At the start of summer, Sotheby’s London ushered Klimt across the auction record line amid increasing worries of a market downturn that was acutely felt at Christie’s London despite a 20th/21st Century evening sale roster reading like an art history textbook. Sotheby’s also gave the world a glimpse at owner Patrick Drahi’s plans for the auction house’s future when it purchased the Whitney’s Breuer Building, slated to become the house’s new global headquarters next year.

Despite the economic turbulence, Frieze announced in July the acquisition of both the Armory Show and Expo Chicago, while Art Basel hired Bridget Finn to helm the Miami Beach fair. Still, by then, the black cloud hanging over the market was undeniable. Sotheby’s and Phillips thinned their respective herds, and Christie’s, having wildly misjudged interest in the generative AI market, announced a 23 percent drop in sales for the first half of the year.

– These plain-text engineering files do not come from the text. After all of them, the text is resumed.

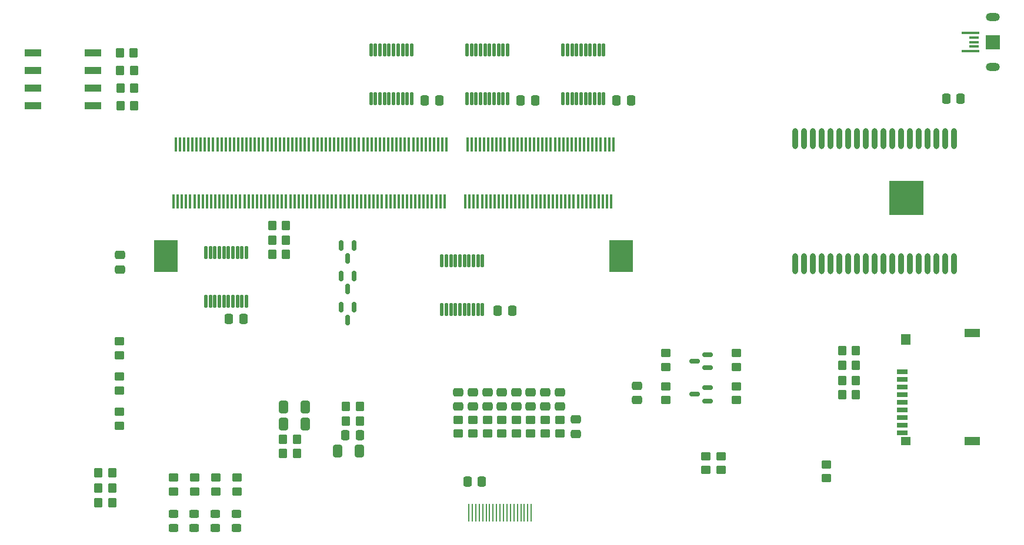
<source format=gbr>
%TF.GenerationSoftware,KiCad,Pcbnew,(6.0.11)*%
%TF.CreationDate,2023-02-05T15:12:43-08:00*%
%TF.ProjectId,TRS-IO++,5452532d-494f-42b2-9b2e-6b696361645f,rev?*%
%TF.SameCoordinates,Original*%
%TF.FileFunction,Paste,Top*%
%TF.FilePolarity,Positive*%
%FSLAX46Y46*%
G04 Gerber Fmt 4.6, Leading zero omitted, Abs format (unit mm)*
G04 Created by KiCad (PCBNEW (6.0.11)) date 2023-02-05 15:12:43*
%MOMM*%
%LPD*%
G01*
G04 APERTURE LIST*
G04 Aperture macros list*
%AMRoundRect*
0 Rectangle with rounded corners*
0 $1 Rounding radius*
0 $2 $3 $4 $5 $6 $7 $8 $9 X,Y pos of 4 corners*
0 Add a 4 corners polygon primitive as box body*
4,1,4,$2,$3,$4,$5,$6,$7,$8,$9,$2,$3,0*
0 Add four circle primitives for the rounded corners*
1,1,$1+$1,$2,$3*
1,1,$1+$1,$4,$5*
1,1,$1+$1,$6,$7*
1,1,$1+$1,$8,$9*
0 Add four rect primitives between the rounded corners*
20,1,$1+$1,$2,$3,$4,$5,0*
20,1,$1+$1,$4,$5,$6,$7,0*
20,1,$1+$1,$6,$7,$8,$9,0*
20,1,$1+$1,$8,$9,$2,$3,0*%
G04 Aperture macros list end*
%ADD10RoundRect,0.150000X0.587500X0.150000X-0.587500X0.150000X-0.587500X-0.150000X0.587500X-0.150000X0*%
%ADD11RoundRect,0.250000X0.350000X0.450000X-0.350000X0.450000X-0.350000X-0.450000X0.350000X-0.450000X0*%
%ADD12RoundRect,0.250000X0.475000X-0.337500X0.475000X0.337500X-0.475000X0.337500X-0.475000X-0.337500X0*%
%ADD13RoundRect,0.250000X-0.450000X0.350000X-0.450000X-0.350000X0.450000X-0.350000X0.450000X0.350000X0*%
%ADD14RoundRect,0.250000X-0.412500X-0.650000X0.412500X-0.650000X0.412500X0.650000X-0.412500X0.650000X0*%
%ADD15RoundRect,0.250000X0.450000X-0.350000X0.450000X0.350000X-0.450000X0.350000X-0.450000X-0.350000X0*%
%ADD16R,2.440000X1.120000*%
%ADD17RoundRect,0.250000X0.450000X-0.325000X0.450000X0.325000X-0.450000X0.325000X-0.450000X-0.325000X0*%
%ADD18RoundRect,0.250000X0.337500X0.475000X-0.337500X0.475000X-0.337500X-0.475000X0.337500X-0.475000X0*%
%ADD19RoundRect,0.250000X-0.350000X-0.450000X0.350000X-0.450000X0.350000X0.450000X-0.350000X0.450000X0*%
%ADD20RoundRect,0.250000X0.412500X0.650000X-0.412500X0.650000X-0.412500X-0.650000X0.412500X-0.650000X0*%
%ADD21RoundRect,0.250000X-0.475000X0.337500X-0.475000X-0.337500X0.475000X-0.337500X0.475000X0.337500X0*%
%ADD22RoundRect,0.250000X-0.337500X-0.475000X0.337500X-0.475000X0.337500X0.475000X-0.337500X0.475000X0*%
%ADD23RoundRect,0.150000X-0.150000X0.587500X-0.150000X-0.587500X0.150000X-0.587500X0.150000X0.587500X0*%
%ADD24R,0.280000X2.600000*%
%ADD25R,1.600000X0.700000*%
%ADD26R,1.400000X1.600000*%
%ADD27R,2.200000X1.200000*%
%ADD28R,1.400000X1.200000*%
%ADD29RoundRect,0.112500X-0.112500X0.837500X-0.112500X-0.837500X0.112500X-0.837500X0.112500X0.837500X0*%
%ADD30O,0.900000X3.000000*%
%ADD31R,5.000000X5.000000*%
%ADD32R,2.000000X2.000000*%
%ADD33O,2.000000X1.200000*%
%ADD34R,2.500000X0.400000*%
%ADD35R,1.350000X0.400000*%
%ADD36R,0.350000X2.000000*%
%ADD37R,3.500000X4.600000*%
G04 APERTURE END LIST*
D10*
%TO.C,Q2*%
X123678833Y-121683200D03*
X123678833Y-119783200D03*
X121803833Y-120733200D03*
%TD*%
D11*
%TO.C,R33*%
X41081200Y-76250800D03*
X39081200Y-76250800D03*
%TD*%
D12*
%TO.C,C17*%
X113504266Y-126363500D03*
X113504266Y-124288500D03*
%TD*%
D13*
%TO.C,R39*%
X52914732Y-139531600D03*
X52914732Y-137531600D03*
%TD*%
D14*
%TO.C,C15*%
X70451999Y-133698599D03*
X73576999Y-133698599D03*
%TD*%
D15*
%TO.C,R8*%
X94081600Y-131175000D03*
X94081600Y-129175000D03*
%TD*%
D13*
%TO.C,R40*%
X55975800Y-139531600D03*
X55975800Y-137531600D03*
%TD*%
D16*
%TO.C,SW3*%
X26581400Y-76250800D03*
X26581400Y-78790800D03*
X26581400Y-81330800D03*
X26581400Y-83870800D03*
X35191400Y-83870800D03*
X35191400Y-81330800D03*
X35191400Y-78790800D03*
X35191400Y-76250800D03*
%TD*%
D11*
%TO.C,R29*%
X63026800Y-101193600D03*
X61026800Y-101193600D03*
%TD*%
D17*
%TO.C,D3*%
X49823666Y-144789000D03*
X49823666Y-142739000D03*
%TD*%
D18*
%TO.C,C16*%
X95565550Y-113487200D03*
X93490550Y-113487200D03*
%TD*%
D13*
%TO.C,R27*%
X117652800Y-124356000D03*
X117652800Y-126356000D03*
%TD*%
D15*
%TO.C,R10*%
X89916000Y-131175000D03*
X89916000Y-129175000D03*
%TD*%
D11*
%TO.C,R35*%
X41182800Y-81330800D03*
X39182800Y-81330800D03*
%TD*%
D17*
%TO.C,D2*%
X46792600Y-144789000D03*
X46792600Y-142739000D03*
%TD*%
D15*
%TO.C,R7*%
X96164400Y-131175000D03*
X96164400Y-129175000D03*
%TD*%
D19*
%TO.C,R16*%
X143068800Y-125577600D03*
X145068800Y-125577600D03*
%TD*%
D20*
%TO.C,C12*%
X65787599Y-127314799D03*
X62662599Y-127314799D03*
%TD*%
D21*
%TO.C,C6*%
X91998800Y-125200500D03*
X91998800Y-127275500D03*
%TD*%
D11*
%TO.C,R34*%
X41132000Y-78790800D03*
X39132000Y-78790800D03*
%TD*%
%TO.C,R2*%
X37982400Y-136855200D03*
X35982400Y-136855200D03*
%TD*%
D21*
%TO.C,C4*%
X96164400Y-125200500D03*
X96164400Y-127275500D03*
%TD*%
D15*
%TO.C,R19*%
X127829866Y-126356000D03*
X127829866Y-124356000D03*
%TD*%
D13*
%TO.C,R31*%
X125628400Y-134432800D03*
X125628400Y-136432800D03*
%TD*%
D21*
%TO.C,C3*%
X98247200Y-125200500D03*
X98247200Y-127275500D03*
%TD*%
%TO.C,C7*%
X89916000Y-125200500D03*
X89916000Y-127275500D03*
%TD*%
%TO.C,C1*%
X102412800Y-125200500D03*
X102412800Y-127275500D03*
%TD*%
D18*
%TO.C,C19*%
X85060700Y-83108800D03*
X82985700Y-83108800D03*
%TD*%
D21*
%TO.C,C8*%
X87833200Y-125200500D03*
X87833200Y-127275500D03*
%TD*%
D22*
%TO.C,C23*%
X89132500Y-138112500D03*
X91207500Y-138112500D03*
%TD*%
D23*
%TO.C,Q3*%
X72832000Y-104066100D03*
X70932000Y-104066100D03*
X71882000Y-105941100D03*
%TD*%
D24*
%TO.C,J7*%
X98327600Y-142619800D03*
X97827600Y-142619800D03*
X97327600Y-142619800D03*
X96827600Y-142619800D03*
X96327600Y-142619800D03*
X95827600Y-142619800D03*
X95327600Y-142619800D03*
X94827600Y-142619800D03*
X94327600Y-142619800D03*
X93827600Y-142619800D03*
X93327600Y-142619800D03*
X92827600Y-142619800D03*
X92327600Y-142619800D03*
X91827600Y-142619800D03*
X91327600Y-142619800D03*
X90827600Y-142619800D03*
X90327600Y-142619800D03*
X89827600Y-142619800D03*
X89327600Y-142619800D03*
%TD*%
D25*
%TO.C,J9*%
X151715700Y-122260000D03*
X151715700Y-123360000D03*
X151715700Y-124460000D03*
X151715700Y-125560000D03*
X151715700Y-126660000D03*
X151715700Y-127760000D03*
X151715700Y-128860000D03*
X151715700Y-129960000D03*
X151715700Y-131060000D03*
D26*
X152215700Y-117610000D03*
D27*
X161815700Y-116710000D03*
X161815700Y-132210000D03*
D28*
X152215700Y-132210000D03*
%TD*%
D11*
%TO.C,R36*%
X41182800Y-83870800D03*
X39182800Y-83870800D03*
%TD*%
D19*
%TO.C,R17*%
X143068800Y-121361200D03*
X145068800Y-121361200D03*
%TD*%
D13*
%TO.C,R13*%
X39014400Y-122952000D03*
X39014400Y-124952000D03*
%TD*%
D11*
%TO.C,R26*%
X63026800Y-105359200D03*
X61026800Y-105359200D03*
%TD*%
D23*
%TO.C,Q4*%
X72832000Y-108485700D03*
X70932000Y-108485700D03*
X71882000Y-110360700D03*
%TD*%
D13*
%TO.C,R32*%
X123444000Y-134432800D03*
X123444000Y-136432800D03*
%TD*%
D19*
%TO.C,R18*%
X143068800Y-119227600D03*
X145068800Y-119227600D03*
%TD*%
D11*
%TO.C,R1*%
X37982400Y-141173200D03*
X35982400Y-141173200D03*
%TD*%
D29*
%TO.C,U3*%
X108741400Y-75900400D03*
X108091400Y-75900400D03*
X107441400Y-75900400D03*
X106791400Y-75900400D03*
X106141400Y-75900400D03*
X105491400Y-75900400D03*
X104841400Y-75900400D03*
X104191400Y-75900400D03*
X103541400Y-75900400D03*
X102891400Y-75900400D03*
X102891400Y-82900400D03*
X103541400Y-82900400D03*
X104191400Y-82900400D03*
X104841400Y-82900400D03*
X105491400Y-82900400D03*
X106141400Y-82900400D03*
X106791400Y-82900400D03*
X107441400Y-82900400D03*
X108091400Y-82900400D03*
X108741400Y-82900400D03*
%TD*%
D10*
%TO.C,Q1*%
X123678833Y-126456000D03*
X123678833Y-124556000D03*
X121803833Y-125506000D03*
%TD*%
D17*
%TO.C,D4*%
X52854732Y-144789000D03*
X52854732Y-142739000D03*
%TD*%
D29*
%TO.C,U4*%
X91306250Y-106278800D03*
X90656250Y-106278800D03*
X90006250Y-106278800D03*
X89356250Y-106278800D03*
X88706250Y-106278800D03*
X88056250Y-106278800D03*
X87406250Y-106278800D03*
X86756250Y-106278800D03*
X86106250Y-106278800D03*
X85456250Y-106278800D03*
X85456250Y-113278800D03*
X86106250Y-113278800D03*
X86756250Y-113278800D03*
X87406250Y-113278800D03*
X88056250Y-113278800D03*
X88706250Y-113278800D03*
X89356250Y-113278800D03*
X90006250Y-113278800D03*
X90656250Y-113278800D03*
X91306250Y-113278800D03*
%TD*%
D30*
%TO.C,U1*%
X159211600Y-88637600D03*
X157941600Y-88637600D03*
X156671600Y-88637600D03*
X155401600Y-88637600D03*
X154131600Y-88637600D03*
X152861600Y-88637600D03*
X151591600Y-88637600D03*
X150321600Y-88637600D03*
X149051600Y-88637600D03*
X147781600Y-88637600D03*
X146511600Y-88637600D03*
X145241600Y-88637600D03*
X143971600Y-88637600D03*
X142701600Y-88637600D03*
X141401600Y-88637600D03*
X140131600Y-88637600D03*
X138861600Y-88637600D03*
X137591600Y-88637600D03*
X136321600Y-88637600D03*
X136321600Y-106637600D03*
X137591600Y-106637600D03*
X138861600Y-106637600D03*
X140131600Y-106637600D03*
X141401600Y-106637600D03*
X142701600Y-106667600D03*
X143971600Y-106667600D03*
X145241600Y-106667600D03*
X146511600Y-106667600D03*
X147781600Y-106667600D03*
X149051600Y-106667600D03*
X150321600Y-106667600D03*
X151591600Y-106667600D03*
X152861600Y-106667600D03*
X154131600Y-106667600D03*
X155401600Y-106667600D03*
X156671600Y-106667600D03*
X157941600Y-106667600D03*
X159211600Y-106667600D03*
D31*
X152291600Y-97237600D03*
%TD*%
D12*
%TO.C,C21*%
X104775000Y-131212500D03*
X104775000Y-129137500D03*
%TD*%
D15*
%TO.C,R30*%
X140817600Y-137601200D03*
X140817600Y-135601200D03*
%TD*%
D11*
%TO.C,R24*%
X73674899Y-129329799D03*
X71674899Y-129329799D03*
%TD*%
D23*
%TO.C,Q5*%
X72832000Y-112905300D03*
X70932000Y-112905300D03*
X71882000Y-114780300D03*
%TD*%
D21*
%TO.C,C5*%
X94081600Y-125200500D03*
X94081600Y-127275500D03*
%TD*%
D13*
%TO.C,R12*%
X39014400Y-117855999D03*
X39014400Y-119855999D03*
%TD*%
D11*
%TO.C,R22*%
X64615499Y-131988399D03*
X62615499Y-131988399D03*
%TD*%
D32*
%TO.C,J12*%
X164769700Y-74726800D03*
D33*
X164769700Y-78301800D03*
X164769700Y-71151800D03*
D34*
X161518500Y-76026800D03*
D35*
X162094700Y-75376800D03*
X162094700Y-74726800D03*
X162094700Y-74076800D03*
D34*
X161518500Y-73426800D03*
%TD*%
D18*
%TO.C,C11*%
X112695900Y-83108800D03*
X110620900Y-83108800D03*
%TD*%
D11*
%TO.C,R28*%
X63026800Y-103276400D03*
X61026800Y-103276400D03*
%TD*%
%TO.C,R23*%
X73674899Y-127246999D03*
X71674899Y-127246999D03*
%TD*%
D15*
%TO.C,R4*%
X102412800Y-131175000D03*
X102412800Y-129175000D03*
%TD*%
D18*
%TO.C,C24*%
X160143100Y-82905600D03*
X158068100Y-82905600D03*
%TD*%
D13*
%TO.C,R38*%
X49853666Y-139531600D03*
X49853666Y-137531600D03*
%TD*%
%TO.C,R20*%
X127829866Y-119583200D03*
X127829866Y-121583200D03*
%TD*%
D29*
%TO.C,U2*%
X94923800Y-75900400D03*
X94273800Y-75900400D03*
X93623800Y-75900400D03*
X92973800Y-75900400D03*
X92323800Y-75900400D03*
X91673800Y-75900400D03*
X91023800Y-75900400D03*
X90373800Y-75900400D03*
X89723800Y-75900400D03*
X89073800Y-75900400D03*
X89073800Y-82900400D03*
X89723800Y-82900400D03*
X90373800Y-82900400D03*
X91023800Y-82900400D03*
X91673800Y-82900400D03*
X92323800Y-82900400D03*
X92973800Y-82900400D03*
X93623800Y-82900400D03*
X94273800Y-82900400D03*
X94923800Y-82900400D03*
%TD*%
D21*
%TO.C,C2*%
X100330000Y-125200500D03*
X100330000Y-127275500D03*
%TD*%
D36*
%TO.C,Conn1*%
X110136000Y-89469700D03*
X109836000Y-97669700D03*
X109536000Y-89469700D03*
X109236000Y-97669700D03*
X108936000Y-89469700D03*
X108636000Y-97669700D03*
X108336000Y-89469700D03*
X108036000Y-97669700D03*
X107736000Y-89469700D03*
X107436000Y-97669700D03*
X107136000Y-89469700D03*
X106836000Y-97669700D03*
X106536000Y-89469700D03*
X106236000Y-97669700D03*
X105936000Y-89469700D03*
X105636000Y-97669700D03*
X105336000Y-89469700D03*
X105036000Y-97669700D03*
X104736000Y-89469700D03*
X104436000Y-97669700D03*
X104136000Y-89469700D03*
X103836000Y-97669700D03*
X103536000Y-89469700D03*
X103236000Y-97669700D03*
X102936000Y-89469700D03*
X102636000Y-97669700D03*
X102336000Y-89469700D03*
X102036000Y-97669700D03*
X101736000Y-89469700D03*
X101436000Y-97669700D03*
X101136000Y-89469700D03*
X100836000Y-97669700D03*
X100536000Y-89469700D03*
X100236000Y-97669700D03*
X99936000Y-89469700D03*
X99636000Y-97669700D03*
X99336000Y-89469700D03*
X99036000Y-97669700D03*
X98736000Y-89469700D03*
X98436000Y-97669700D03*
X98136000Y-89469700D03*
X97836000Y-97669700D03*
X97536000Y-89469700D03*
X97236000Y-97669700D03*
X96936000Y-89469700D03*
X96636000Y-97669700D03*
X96336000Y-89469700D03*
X96036000Y-97669700D03*
X95736000Y-89469700D03*
X95436000Y-97669700D03*
X95136000Y-89469700D03*
X94836000Y-97669700D03*
X94536000Y-89469700D03*
X94236000Y-97669700D03*
X93936000Y-89469700D03*
X93636000Y-97669700D03*
X93336000Y-89469700D03*
X93036000Y-97669700D03*
X92736000Y-89469700D03*
X92436000Y-97669700D03*
X92136000Y-89469700D03*
X91836000Y-97669700D03*
X91536000Y-89469700D03*
X91236000Y-97669700D03*
X90936000Y-89469700D03*
X90636000Y-97669700D03*
X90336000Y-89469700D03*
X90036000Y-97669700D03*
X89736000Y-89469700D03*
X89436000Y-97669700D03*
X89136000Y-89469700D03*
X88836000Y-97669700D03*
X86136000Y-89469700D03*
X85836000Y-97669700D03*
X85536000Y-89469700D03*
X85236000Y-97669700D03*
X84936000Y-89469700D03*
X84636000Y-97669700D03*
X84336000Y-89469700D03*
X84036000Y-97669700D03*
X83736000Y-89469700D03*
X83436000Y-97669700D03*
X83136000Y-89469700D03*
X82836000Y-97669700D03*
X82536000Y-89469700D03*
X82236000Y-97669700D03*
X81936000Y-89469700D03*
X81636000Y-97669700D03*
X81336000Y-89469700D03*
X81036000Y-97669700D03*
X80736000Y-89469700D03*
X80436000Y-97669700D03*
X80136000Y-89469700D03*
X79836000Y-97669700D03*
X79536000Y-89469700D03*
X79236000Y-97669700D03*
X78936000Y-89469700D03*
X78636000Y-97669700D03*
X78336000Y-89469700D03*
X78036000Y-97669700D03*
X77736000Y-89469700D03*
X77436000Y-97669700D03*
X77136000Y-89469700D03*
X76836000Y-97669700D03*
X76536000Y-89469700D03*
X76236000Y-97669700D03*
X75936000Y-89469700D03*
X75636000Y-97669700D03*
X75336000Y-89469700D03*
X75036000Y-97669700D03*
X74736000Y-89469700D03*
X74436000Y-97669700D03*
X74136000Y-89469700D03*
X73836000Y-97669700D03*
X73536000Y-89469700D03*
X73236000Y-97669700D03*
X72936000Y-89469700D03*
X72636000Y-97669700D03*
X72336000Y-89469700D03*
X72036000Y-97669700D03*
X71736000Y-89469700D03*
X71436000Y-97669700D03*
X71136000Y-89469700D03*
X70836000Y-97669700D03*
X70536000Y-89469700D03*
X70236000Y-97669700D03*
X69936000Y-89469700D03*
X69636000Y-97669700D03*
X69336000Y-89469700D03*
X69036000Y-97669700D03*
X68736000Y-89469700D03*
X68436000Y-97669700D03*
X68136000Y-89469700D03*
X67836000Y-97669700D03*
X67536000Y-89469700D03*
X67236000Y-97669700D03*
X66936000Y-89469700D03*
X66636000Y-97669700D03*
X66336000Y-89469700D03*
X66036000Y-97669700D03*
X65736000Y-89469700D03*
X65436000Y-97669700D03*
X65136000Y-89469700D03*
X64836000Y-97669700D03*
X64536000Y-89469700D03*
X64236000Y-97669700D03*
X63936000Y-89469700D03*
X63636000Y-97669700D03*
X63336000Y-89469700D03*
X63036000Y-97669700D03*
X62736000Y-89469700D03*
X62436000Y-97669700D03*
X62136000Y-89469700D03*
X61836000Y-97669700D03*
X61536000Y-89469700D03*
X61236000Y-97669700D03*
X60936000Y-89469700D03*
X60636000Y-97669700D03*
X60336000Y-89469700D03*
X60036000Y-97669700D03*
X59736000Y-89469700D03*
X59436000Y-97669700D03*
X59136000Y-89469700D03*
X58836000Y-97669700D03*
X58536000Y-89469700D03*
X58236000Y-97669700D03*
X57936000Y-89469700D03*
X57636000Y-97669700D03*
X57336000Y-89469700D03*
X57036000Y-97669700D03*
X56736000Y-89469700D03*
X56436000Y-97669700D03*
X56136000Y-89469700D03*
X55836000Y-97669700D03*
X55536000Y-89469700D03*
X55236000Y-97669700D03*
X54936000Y-89469700D03*
X54636000Y-97669700D03*
X54336000Y-89469700D03*
X54036000Y-97669700D03*
X53736000Y-89469700D03*
X53436000Y-97669700D03*
X53136000Y-89469700D03*
X52836000Y-97669700D03*
X52536000Y-89469700D03*
X52236000Y-97669700D03*
X51936000Y-89469700D03*
X51636000Y-97669700D03*
X51336000Y-89469700D03*
X51036000Y-97669700D03*
X50736000Y-89469700D03*
X50436000Y-97669700D03*
X50136000Y-89469700D03*
X49836000Y-97669700D03*
X49536000Y-89469700D03*
X49236000Y-97669700D03*
X48936000Y-89469700D03*
X48636000Y-97669700D03*
X48336000Y-89469700D03*
X48036000Y-97669700D03*
X47736000Y-89469700D03*
X47436000Y-97669700D03*
X47136000Y-89469700D03*
X46836000Y-97669700D03*
D37*
X111286000Y-105569700D03*
X45686000Y-105569700D03*
%TD*%
D13*
%TO.C,R37*%
X46792600Y-139531600D03*
X46792600Y-137531600D03*
%TD*%
D15*
%TO.C,R5*%
X100330000Y-131175000D03*
X100330000Y-129175000D03*
%TD*%
D11*
%TO.C,R3*%
X37982400Y-138988800D03*
X35982400Y-138988800D03*
%TD*%
D15*
%TO.C,R25*%
X117652800Y-121583200D03*
X117652800Y-119583200D03*
%TD*%
D17*
%TO.C,D5*%
X55885800Y-144789000D03*
X55885800Y-142739000D03*
%TD*%
D15*
%TO.C,R11*%
X87833200Y-131175000D03*
X87833200Y-129175000D03*
%TD*%
%TO.C,R9*%
X91998800Y-131175000D03*
X91998800Y-129175000D03*
%TD*%
D18*
%TO.C,C18*%
X56866700Y-114655600D03*
X54791700Y-114655600D03*
%TD*%
D13*
%TO.C,R14*%
X39014400Y-128032000D03*
X39014400Y-130032000D03*
%TD*%
D29*
%TO.C,U5*%
X57331800Y-105110400D03*
X56681800Y-105110400D03*
X56031800Y-105110400D03*
X55381800Y-105110400D03*
X54731800Y-105110400D03*
X54081800Y-105110400D03*
X53431800Y-105110400D03*
X52781800Y-105110400D03*
X52131800Y-105110400D03*
X51481800Y-105110400D03*
X51481800Y-112110400D03*
X52131800Y-112110400D03*
X52781800Y-112110400D03*
X53431800Y-112110400D03*
X54081800Y-112110400D03*
X54731800Y-112110400D03*
X55381800Y-112110400D03*
X56031800Y-112110400D03*
X56681800Y-112110400D03*
X57331800Y-112110400D03*
%TD*%
D18*
%TO.C,C10*%
X98878300Y-83108800D03*
X96803300Y-83108800D03*
%TD*%
D19*
%TO.C,R15*%
X143068800Y-123494800D03*
X145068800Y-123494800D03*
%TD*%
D15*
%TO.C,R6*%
X98247200Y-131175000D03*
X98247200Y-129175000D03*
%TD*%
D19*
%TO.C,R21*%
X62615499Y-134020399D03*
X64615499Y-134020399D03*
%TD*%
D29*
%TO.C,U6*%
X81106200Y-75900400D03*
X80456200Y-75900400D03*
X79806200Y-75900400D03*
X79156200Y-75900400D03*
X78506200Y-75900400D03*
X77856200Y-75900400D03*
X77206200Y-75900400D03*
X76556200Y-75900400D03*
X75906200Y-75900400D03*
X75256200Y-75900400D03*
X75256200Y-82900400D03*
X75906200Y-82900400D03*
X76556200Y-82900400D03*
X77206200Y-82900400D03*
X77856200Y-82900400D03*
X78506200Y-82900400D03*
X79156200Y-82900400D03*
X79806200Y-82900400D03*
X80456200Y-82900400D03*
X81106200Y-82900400D03*
%TD*%
D21*
%TO.C,C9*%
X39116000Y-105439300D03*
X39116000Y-107514300D03*
%TD*%
D18*
%TO.C,C13*%
X73661599Y-131412599D03*
X71586599Y-131412599D03*
%TD*%
D14*
%TO.C,C14*%
X62662599Y-129753199D03*
X65787599Y-129753199D03*
%TD*%
M02*

</source>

Phillips followed suit in August, announcing a 40 percent drop in sales for the first half of 2023. That same month Christie’s and Sotheby’s began a prolonged battle for the Emily Fisher Landau collection, a sale they likely hoped might set the market right.

By September, most of the art world had accepted that things were no longer easy-breezy. And trouble plagued more than just the balance sheets. Frieze Seoul and the Armory Show opened within days of each other, leading people to ponder the perceived conflict of interest in Frieze’s purchase and the New York fair’s future. Meanwhile, court documents revealed that Christie’s, which early in the month had to cancel a lucrative sale of Heidi Horten’s jewelry, owing to her unsavory life choices, had for years been fighting tariffs on imports spurred by the United States trade war with China.

A cursory look back at the year this past October showed how far the needle had moved. The London sales proved disappointing, which at this point could hardly have been a surprise, and as a spate of galleries closed in downtown Manhattan, hopeful upstarts and longtime power dealers began to move in. On a positive note, the incomparable Julie Mehretu set the auction record for an African-born artist when one of her pictures sold at Sotheby’s Hong Kong for $9.32 million (with fees).

Though major American artists took the auction block during the November sales, throughout that week, results were expectedly flat, thanks to a new air of penny-pinching conservatism among top-tier collectors. Still, those with the means were happy to spend on the right piece, the proof lying in the Sotheby’s sale of Agnes Martin’s 1961 Grey Stone II, from the Emily Fisher Landau collection, which brought in a record-breaking $18.7 million (with fees).

The final month of 2023 has the art world looking back more clear eyed at the year that’s passed (though some might still be hungover from Miami, which was said to lack its characteristic pop). Christie’s, announcing their year-end projections, blamed a drop in revenue exceeding 20 percent on a temporary spike from the remarkable Paul Allen sale. Sotheby’s laid out their auction calendar a full year in advance, which is all but unheard of in the auction business, as if they had been given a sign of what’s to come.

The only half-certainty here is that the market in 2024 should look a bit better than this year’s, either because the work on offer will be better, or because the players will have finally stepped outside Plato’s Cave and seen it for what it truly is.